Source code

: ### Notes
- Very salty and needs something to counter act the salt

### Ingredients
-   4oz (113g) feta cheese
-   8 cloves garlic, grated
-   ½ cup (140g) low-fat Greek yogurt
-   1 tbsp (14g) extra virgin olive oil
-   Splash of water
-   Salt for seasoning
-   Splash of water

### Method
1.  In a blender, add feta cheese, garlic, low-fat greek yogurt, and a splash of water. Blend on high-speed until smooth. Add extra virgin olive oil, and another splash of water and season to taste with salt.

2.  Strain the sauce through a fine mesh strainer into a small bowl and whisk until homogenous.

» **Task directions**: Please recast the entries above as a Markdown table with the columns No. and Line. Give each nonblank line its own numbered row and leave out blank lines.

» **Task solution**:
| No. | Line |
|---|---|
| 1 | Source code |
| 2 | : ### Notes |
| 3 | - Very salty and needs something to counter act the salt |
| 4 | ### Ingredients |
| 5 | -   4oz (113g) feta cheese |
| 6 | -   8 cloves garlic, grated |
| 7 | -   ½ cup (140g) low-fat Greek yogurt |
| 8 | -   1 tbsp (14g) extra virgin olive oil |
| 9 | -   Splash of water |
| 10 | -   Salt for seasoning |
| 11 | -   Splash of water |
| 12 | ### Method |
| 13 | 1.  In a blender, add feta cheese, garlic, low-fat greek yogurt, and a splash of water. Blend on high-speed until smooth. Add extra virgin olive oil, and another splash of water and season to taste with salt. |
| 14 | 2.  Strain the sauce through a fine mesh strainer into a small bowl and whisk until homogenous. |